### THE RECORDS

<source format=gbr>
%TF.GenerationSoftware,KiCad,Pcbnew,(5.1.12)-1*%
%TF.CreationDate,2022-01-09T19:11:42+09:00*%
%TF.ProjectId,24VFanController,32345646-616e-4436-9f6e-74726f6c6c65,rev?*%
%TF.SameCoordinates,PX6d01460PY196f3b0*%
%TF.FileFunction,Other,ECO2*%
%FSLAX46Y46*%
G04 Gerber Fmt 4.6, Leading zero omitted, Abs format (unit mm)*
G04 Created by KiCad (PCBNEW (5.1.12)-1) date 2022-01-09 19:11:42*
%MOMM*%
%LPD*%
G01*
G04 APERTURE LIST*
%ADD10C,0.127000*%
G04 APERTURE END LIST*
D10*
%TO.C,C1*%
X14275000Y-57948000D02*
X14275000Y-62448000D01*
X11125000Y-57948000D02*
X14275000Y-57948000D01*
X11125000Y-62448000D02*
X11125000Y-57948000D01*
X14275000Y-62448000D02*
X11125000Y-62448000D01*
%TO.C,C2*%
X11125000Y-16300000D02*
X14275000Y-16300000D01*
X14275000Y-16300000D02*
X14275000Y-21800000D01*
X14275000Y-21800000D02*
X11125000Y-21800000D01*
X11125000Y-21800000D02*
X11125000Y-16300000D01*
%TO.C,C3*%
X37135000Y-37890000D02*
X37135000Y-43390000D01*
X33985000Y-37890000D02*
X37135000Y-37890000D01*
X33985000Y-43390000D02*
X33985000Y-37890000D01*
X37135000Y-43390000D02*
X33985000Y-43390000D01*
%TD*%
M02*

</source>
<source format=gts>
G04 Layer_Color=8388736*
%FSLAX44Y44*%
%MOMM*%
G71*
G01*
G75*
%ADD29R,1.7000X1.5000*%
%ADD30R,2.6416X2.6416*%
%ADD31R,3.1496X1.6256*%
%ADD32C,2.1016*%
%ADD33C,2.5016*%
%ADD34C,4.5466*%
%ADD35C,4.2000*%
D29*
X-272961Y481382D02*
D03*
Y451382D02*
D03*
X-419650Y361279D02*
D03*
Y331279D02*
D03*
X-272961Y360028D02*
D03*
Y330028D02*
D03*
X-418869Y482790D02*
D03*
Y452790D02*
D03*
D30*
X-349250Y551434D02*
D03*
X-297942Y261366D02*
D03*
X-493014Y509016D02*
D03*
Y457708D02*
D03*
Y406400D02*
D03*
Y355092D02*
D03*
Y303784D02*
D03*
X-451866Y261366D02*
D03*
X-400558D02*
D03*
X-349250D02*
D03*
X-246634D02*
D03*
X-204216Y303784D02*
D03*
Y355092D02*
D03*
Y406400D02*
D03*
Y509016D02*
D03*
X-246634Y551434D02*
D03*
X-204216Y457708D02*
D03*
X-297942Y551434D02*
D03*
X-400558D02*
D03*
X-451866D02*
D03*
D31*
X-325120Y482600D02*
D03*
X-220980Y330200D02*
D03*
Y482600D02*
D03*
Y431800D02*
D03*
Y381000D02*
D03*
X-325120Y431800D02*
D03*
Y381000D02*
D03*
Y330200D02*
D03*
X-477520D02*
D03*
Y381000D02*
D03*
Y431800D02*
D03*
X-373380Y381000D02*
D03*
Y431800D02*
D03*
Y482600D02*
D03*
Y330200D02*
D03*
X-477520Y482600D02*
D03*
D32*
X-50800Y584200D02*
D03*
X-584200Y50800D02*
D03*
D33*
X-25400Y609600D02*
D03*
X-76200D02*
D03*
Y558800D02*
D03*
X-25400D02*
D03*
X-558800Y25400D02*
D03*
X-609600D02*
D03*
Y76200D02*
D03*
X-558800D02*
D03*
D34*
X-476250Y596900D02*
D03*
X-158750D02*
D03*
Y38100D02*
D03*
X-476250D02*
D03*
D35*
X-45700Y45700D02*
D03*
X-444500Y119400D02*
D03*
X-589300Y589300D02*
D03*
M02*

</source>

######
### THE RECORDS

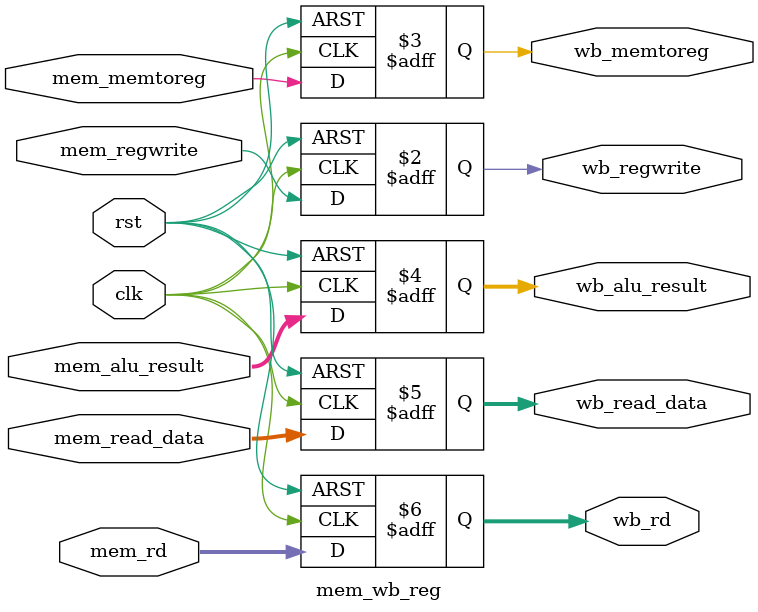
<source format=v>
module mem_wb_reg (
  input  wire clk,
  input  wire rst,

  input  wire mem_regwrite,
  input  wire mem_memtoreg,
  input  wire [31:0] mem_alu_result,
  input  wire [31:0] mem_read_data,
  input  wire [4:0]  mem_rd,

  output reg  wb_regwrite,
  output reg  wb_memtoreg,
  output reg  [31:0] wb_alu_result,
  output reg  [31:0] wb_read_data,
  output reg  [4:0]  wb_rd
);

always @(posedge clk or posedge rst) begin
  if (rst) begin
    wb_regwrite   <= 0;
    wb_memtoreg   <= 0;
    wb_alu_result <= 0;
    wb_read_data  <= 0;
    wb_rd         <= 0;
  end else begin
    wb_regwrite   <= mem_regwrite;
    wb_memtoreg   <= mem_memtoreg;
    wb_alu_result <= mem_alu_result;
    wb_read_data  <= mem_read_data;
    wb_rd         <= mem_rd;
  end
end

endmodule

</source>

######
### THE RECORDS

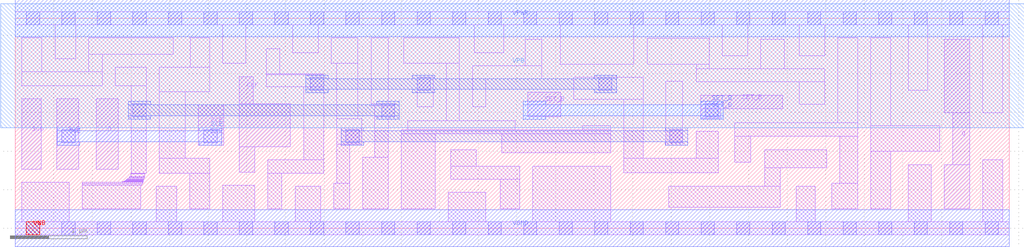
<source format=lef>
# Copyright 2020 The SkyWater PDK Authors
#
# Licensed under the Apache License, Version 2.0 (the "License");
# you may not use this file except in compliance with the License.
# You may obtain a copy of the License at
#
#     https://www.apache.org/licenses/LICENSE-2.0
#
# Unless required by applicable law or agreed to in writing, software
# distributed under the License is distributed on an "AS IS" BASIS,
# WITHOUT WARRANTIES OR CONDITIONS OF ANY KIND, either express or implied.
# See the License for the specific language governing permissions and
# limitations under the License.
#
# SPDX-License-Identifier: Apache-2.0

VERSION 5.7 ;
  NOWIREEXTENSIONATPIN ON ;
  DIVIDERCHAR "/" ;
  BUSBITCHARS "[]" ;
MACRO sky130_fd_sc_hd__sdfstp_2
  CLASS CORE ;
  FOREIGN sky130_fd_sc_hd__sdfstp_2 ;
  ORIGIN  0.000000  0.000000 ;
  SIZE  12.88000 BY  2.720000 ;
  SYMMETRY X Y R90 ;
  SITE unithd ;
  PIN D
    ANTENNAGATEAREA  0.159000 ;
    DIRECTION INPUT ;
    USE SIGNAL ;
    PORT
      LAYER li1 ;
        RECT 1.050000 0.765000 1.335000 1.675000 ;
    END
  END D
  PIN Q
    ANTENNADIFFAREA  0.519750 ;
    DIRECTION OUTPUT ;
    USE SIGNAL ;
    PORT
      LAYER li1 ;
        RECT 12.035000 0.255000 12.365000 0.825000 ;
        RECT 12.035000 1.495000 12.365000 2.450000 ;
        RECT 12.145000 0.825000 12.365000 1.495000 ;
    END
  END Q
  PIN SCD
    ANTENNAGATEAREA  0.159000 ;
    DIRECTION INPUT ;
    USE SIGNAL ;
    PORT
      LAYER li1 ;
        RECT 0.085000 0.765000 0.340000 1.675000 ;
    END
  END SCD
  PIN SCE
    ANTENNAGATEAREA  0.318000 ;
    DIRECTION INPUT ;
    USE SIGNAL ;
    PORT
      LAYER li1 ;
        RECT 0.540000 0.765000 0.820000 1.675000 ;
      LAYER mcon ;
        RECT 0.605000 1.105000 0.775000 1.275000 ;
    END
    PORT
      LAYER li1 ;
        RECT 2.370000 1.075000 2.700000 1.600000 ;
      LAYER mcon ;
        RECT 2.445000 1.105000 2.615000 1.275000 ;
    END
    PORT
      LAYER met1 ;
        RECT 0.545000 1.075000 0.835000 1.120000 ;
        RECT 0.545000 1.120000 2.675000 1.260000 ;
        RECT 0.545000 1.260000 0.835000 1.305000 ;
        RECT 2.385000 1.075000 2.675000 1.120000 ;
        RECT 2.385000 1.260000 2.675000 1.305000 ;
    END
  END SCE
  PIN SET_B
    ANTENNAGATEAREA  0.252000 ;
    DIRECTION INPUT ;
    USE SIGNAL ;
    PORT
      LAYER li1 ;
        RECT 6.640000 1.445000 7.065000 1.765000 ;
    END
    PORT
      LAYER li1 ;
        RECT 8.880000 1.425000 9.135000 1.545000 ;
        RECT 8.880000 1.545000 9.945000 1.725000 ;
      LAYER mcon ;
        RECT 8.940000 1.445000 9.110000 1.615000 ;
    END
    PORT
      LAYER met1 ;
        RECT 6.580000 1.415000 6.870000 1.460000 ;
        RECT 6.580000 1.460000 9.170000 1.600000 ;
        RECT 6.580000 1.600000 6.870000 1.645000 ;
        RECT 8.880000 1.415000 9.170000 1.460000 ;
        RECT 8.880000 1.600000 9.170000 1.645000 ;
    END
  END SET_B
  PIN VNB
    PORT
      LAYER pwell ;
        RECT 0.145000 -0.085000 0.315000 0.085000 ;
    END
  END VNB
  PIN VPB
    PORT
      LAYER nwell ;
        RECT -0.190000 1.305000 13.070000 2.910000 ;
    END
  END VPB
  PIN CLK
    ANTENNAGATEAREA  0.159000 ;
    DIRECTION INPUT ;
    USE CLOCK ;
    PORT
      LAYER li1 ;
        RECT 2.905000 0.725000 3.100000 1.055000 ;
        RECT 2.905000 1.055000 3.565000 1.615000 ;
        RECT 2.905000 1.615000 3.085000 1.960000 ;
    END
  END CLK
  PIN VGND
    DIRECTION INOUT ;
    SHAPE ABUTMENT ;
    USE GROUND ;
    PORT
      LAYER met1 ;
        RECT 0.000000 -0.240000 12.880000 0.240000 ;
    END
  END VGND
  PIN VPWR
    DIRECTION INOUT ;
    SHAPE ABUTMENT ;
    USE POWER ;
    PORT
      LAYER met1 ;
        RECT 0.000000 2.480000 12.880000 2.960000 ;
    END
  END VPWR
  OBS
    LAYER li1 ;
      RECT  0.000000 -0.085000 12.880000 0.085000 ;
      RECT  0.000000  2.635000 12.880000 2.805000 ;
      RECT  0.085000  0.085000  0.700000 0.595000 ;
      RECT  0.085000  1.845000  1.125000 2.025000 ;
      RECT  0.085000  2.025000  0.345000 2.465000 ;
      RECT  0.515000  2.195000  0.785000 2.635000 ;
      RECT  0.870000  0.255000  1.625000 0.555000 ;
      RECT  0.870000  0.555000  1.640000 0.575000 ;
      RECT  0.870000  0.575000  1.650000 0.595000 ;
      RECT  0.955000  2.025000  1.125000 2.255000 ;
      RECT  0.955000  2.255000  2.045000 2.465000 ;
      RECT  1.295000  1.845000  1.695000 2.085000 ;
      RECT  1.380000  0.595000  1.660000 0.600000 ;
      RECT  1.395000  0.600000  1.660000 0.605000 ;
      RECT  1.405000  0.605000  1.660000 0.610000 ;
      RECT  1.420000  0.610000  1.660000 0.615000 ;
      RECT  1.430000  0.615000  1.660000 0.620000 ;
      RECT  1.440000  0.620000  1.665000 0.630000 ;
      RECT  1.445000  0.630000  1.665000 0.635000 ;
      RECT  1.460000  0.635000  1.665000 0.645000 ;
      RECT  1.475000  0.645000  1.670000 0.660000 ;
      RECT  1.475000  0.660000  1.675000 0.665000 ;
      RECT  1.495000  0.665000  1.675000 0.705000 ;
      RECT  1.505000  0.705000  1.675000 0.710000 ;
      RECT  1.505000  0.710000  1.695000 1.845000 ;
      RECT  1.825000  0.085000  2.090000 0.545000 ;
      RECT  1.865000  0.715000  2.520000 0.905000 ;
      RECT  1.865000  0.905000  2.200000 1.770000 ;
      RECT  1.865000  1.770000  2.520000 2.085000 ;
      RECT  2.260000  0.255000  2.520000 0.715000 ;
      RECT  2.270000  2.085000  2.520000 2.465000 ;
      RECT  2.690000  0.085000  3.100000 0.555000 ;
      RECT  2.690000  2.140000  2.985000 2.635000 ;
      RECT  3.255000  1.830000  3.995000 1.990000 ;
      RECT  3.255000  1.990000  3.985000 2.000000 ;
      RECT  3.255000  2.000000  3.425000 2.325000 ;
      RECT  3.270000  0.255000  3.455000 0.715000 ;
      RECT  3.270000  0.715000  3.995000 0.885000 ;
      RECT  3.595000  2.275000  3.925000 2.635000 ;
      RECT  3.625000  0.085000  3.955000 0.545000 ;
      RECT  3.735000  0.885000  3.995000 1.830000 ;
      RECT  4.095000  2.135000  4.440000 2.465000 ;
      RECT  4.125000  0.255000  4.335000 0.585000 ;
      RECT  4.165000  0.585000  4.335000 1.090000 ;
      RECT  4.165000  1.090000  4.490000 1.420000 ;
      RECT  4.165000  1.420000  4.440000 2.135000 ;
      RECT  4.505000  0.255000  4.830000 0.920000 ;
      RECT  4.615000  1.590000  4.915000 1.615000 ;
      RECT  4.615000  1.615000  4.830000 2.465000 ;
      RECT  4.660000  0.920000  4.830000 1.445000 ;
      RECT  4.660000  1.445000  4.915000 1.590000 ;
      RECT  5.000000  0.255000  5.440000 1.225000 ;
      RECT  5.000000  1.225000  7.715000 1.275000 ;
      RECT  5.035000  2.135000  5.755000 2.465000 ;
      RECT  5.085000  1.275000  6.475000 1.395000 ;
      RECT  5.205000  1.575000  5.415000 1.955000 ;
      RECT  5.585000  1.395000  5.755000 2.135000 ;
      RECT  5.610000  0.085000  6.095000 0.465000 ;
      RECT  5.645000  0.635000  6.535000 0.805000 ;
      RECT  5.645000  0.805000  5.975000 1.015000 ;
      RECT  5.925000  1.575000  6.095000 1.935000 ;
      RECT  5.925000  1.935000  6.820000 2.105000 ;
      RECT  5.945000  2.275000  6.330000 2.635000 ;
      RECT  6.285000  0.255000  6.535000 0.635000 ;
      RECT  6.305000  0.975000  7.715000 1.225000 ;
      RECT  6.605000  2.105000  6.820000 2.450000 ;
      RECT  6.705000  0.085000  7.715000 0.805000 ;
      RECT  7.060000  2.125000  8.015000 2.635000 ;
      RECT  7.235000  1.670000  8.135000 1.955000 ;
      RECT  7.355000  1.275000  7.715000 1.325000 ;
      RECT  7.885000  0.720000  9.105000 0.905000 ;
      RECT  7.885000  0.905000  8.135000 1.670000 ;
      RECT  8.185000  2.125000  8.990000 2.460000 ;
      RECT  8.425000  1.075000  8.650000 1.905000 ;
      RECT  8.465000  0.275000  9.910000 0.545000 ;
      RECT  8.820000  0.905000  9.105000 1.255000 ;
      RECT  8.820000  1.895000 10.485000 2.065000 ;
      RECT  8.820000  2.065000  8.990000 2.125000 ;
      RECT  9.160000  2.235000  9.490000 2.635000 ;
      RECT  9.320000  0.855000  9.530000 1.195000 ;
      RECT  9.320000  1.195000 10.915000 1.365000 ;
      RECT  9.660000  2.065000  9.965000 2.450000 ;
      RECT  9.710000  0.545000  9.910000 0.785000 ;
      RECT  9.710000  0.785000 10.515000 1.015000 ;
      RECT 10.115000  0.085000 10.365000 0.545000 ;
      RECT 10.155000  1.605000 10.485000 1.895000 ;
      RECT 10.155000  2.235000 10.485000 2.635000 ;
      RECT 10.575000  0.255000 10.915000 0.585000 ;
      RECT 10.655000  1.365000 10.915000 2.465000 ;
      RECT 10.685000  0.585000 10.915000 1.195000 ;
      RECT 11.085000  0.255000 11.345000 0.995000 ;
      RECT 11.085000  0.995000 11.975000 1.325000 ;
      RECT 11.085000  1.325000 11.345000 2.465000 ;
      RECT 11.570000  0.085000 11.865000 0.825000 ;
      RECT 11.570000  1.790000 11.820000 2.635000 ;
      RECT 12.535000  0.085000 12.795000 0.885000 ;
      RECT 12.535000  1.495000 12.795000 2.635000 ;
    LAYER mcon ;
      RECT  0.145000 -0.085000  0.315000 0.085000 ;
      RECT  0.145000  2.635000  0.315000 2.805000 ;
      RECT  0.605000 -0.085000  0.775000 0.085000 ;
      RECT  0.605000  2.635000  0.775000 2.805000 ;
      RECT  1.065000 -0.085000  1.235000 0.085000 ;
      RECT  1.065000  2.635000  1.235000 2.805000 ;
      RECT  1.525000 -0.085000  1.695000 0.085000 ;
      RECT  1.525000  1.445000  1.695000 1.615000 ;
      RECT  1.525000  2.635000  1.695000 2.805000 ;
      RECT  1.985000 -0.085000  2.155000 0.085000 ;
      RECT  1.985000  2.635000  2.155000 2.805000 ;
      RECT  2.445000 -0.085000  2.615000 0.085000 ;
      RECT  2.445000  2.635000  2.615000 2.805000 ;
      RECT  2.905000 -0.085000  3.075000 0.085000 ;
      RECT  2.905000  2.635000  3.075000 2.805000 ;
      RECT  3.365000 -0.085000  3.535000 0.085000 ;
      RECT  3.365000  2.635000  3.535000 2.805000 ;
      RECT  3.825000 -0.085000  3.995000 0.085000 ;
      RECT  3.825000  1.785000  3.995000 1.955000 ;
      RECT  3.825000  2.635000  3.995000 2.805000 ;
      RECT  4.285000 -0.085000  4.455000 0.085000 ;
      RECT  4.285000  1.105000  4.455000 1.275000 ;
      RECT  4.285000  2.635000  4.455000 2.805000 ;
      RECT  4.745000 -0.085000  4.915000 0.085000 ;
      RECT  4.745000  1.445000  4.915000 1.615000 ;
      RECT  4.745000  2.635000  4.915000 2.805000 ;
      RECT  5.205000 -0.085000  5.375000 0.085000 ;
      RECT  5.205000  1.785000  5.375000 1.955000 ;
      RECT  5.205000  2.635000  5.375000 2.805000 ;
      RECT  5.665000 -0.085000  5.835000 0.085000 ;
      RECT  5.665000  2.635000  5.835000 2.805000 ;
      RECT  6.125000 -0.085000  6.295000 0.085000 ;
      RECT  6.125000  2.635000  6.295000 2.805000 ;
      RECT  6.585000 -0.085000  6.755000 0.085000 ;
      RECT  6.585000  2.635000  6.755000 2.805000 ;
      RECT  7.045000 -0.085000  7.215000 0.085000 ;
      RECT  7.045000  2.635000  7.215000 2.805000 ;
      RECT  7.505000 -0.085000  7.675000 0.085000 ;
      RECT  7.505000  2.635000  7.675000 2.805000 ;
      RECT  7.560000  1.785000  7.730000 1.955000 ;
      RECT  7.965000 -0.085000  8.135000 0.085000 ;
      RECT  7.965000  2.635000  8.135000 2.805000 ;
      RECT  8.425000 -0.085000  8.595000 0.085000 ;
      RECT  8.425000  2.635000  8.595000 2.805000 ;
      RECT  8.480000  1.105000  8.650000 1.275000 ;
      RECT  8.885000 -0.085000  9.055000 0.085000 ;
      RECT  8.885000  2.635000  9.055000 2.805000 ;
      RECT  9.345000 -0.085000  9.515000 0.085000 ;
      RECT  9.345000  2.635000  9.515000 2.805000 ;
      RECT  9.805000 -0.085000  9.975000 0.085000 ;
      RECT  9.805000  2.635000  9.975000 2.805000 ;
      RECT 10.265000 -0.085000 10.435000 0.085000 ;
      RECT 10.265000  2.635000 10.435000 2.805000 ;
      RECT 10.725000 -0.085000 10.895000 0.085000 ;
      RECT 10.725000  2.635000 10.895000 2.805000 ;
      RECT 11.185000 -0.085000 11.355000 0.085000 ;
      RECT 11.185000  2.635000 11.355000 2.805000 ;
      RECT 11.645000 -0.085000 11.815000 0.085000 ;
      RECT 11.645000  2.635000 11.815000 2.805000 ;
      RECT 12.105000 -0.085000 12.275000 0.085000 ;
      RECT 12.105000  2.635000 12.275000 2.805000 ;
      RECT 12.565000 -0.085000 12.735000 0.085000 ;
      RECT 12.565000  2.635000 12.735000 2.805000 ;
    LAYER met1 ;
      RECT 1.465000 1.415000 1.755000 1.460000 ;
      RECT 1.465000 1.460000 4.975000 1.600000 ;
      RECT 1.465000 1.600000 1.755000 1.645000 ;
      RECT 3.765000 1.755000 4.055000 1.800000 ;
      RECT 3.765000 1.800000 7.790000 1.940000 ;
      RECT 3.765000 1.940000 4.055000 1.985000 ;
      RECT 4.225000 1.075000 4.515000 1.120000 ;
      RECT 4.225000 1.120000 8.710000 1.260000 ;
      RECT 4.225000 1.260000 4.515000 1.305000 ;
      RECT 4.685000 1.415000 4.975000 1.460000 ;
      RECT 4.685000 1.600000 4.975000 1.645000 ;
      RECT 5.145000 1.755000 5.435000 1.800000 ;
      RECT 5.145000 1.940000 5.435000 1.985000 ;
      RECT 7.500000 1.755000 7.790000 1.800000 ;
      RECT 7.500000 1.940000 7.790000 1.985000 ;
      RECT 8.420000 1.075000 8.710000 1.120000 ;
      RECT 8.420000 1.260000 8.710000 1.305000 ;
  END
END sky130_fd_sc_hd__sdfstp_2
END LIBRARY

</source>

######

EXERCISE:
The range runs from the line with "3.075000 2.805000 ;" up to and including the line with "5.835000 2.805000 ;" in the listing above; please write out exactly those lines and nothing more.

THE ANSWER:
      RECT  2.905000  2.635000  3.075000 2.805000 ;
      RECT  3.365000 -0.085000  3.535000 0.085000 ;
      RECT  3.365000  2.635000  3.535000 2.805000 ;
      RECT  3.825000 -0.085000  3.995000 0.085000 ;
      RECT  3.825000  1.785000  3.995000 1.955000 ;
      RECT  3.825000  2.635000  3.995000 2.805000 ;
      RECT  4.285000 -0.085000  4.455000 0.085000 ;
      RECT  4.285000  1.105000  4.455000 1.275000 ;
      RECT  4.285000  2.635000  4.455000 2.805000 ;
      RECT  4.745000 -0.085000  4.915000 0.085000 ;
      RECT  4.745000  1.445000  4.915000 1.615000 ;
      RECT  4.745000  2.635000  4.915000 2.805000 ;
      RECT  5.205000 -0.085000  5.375000 0.085000 ;
      RECT  5.205000  1.785000  5.375000 1.955000 ;
      RECT  5.205000  2.635000  5.375000 2.805000 ;
      RECT  5.665000 -0.085000  5.835000 0.085000 ;
      RECT  5.665000  2.635000  5.835000 2.805000 ;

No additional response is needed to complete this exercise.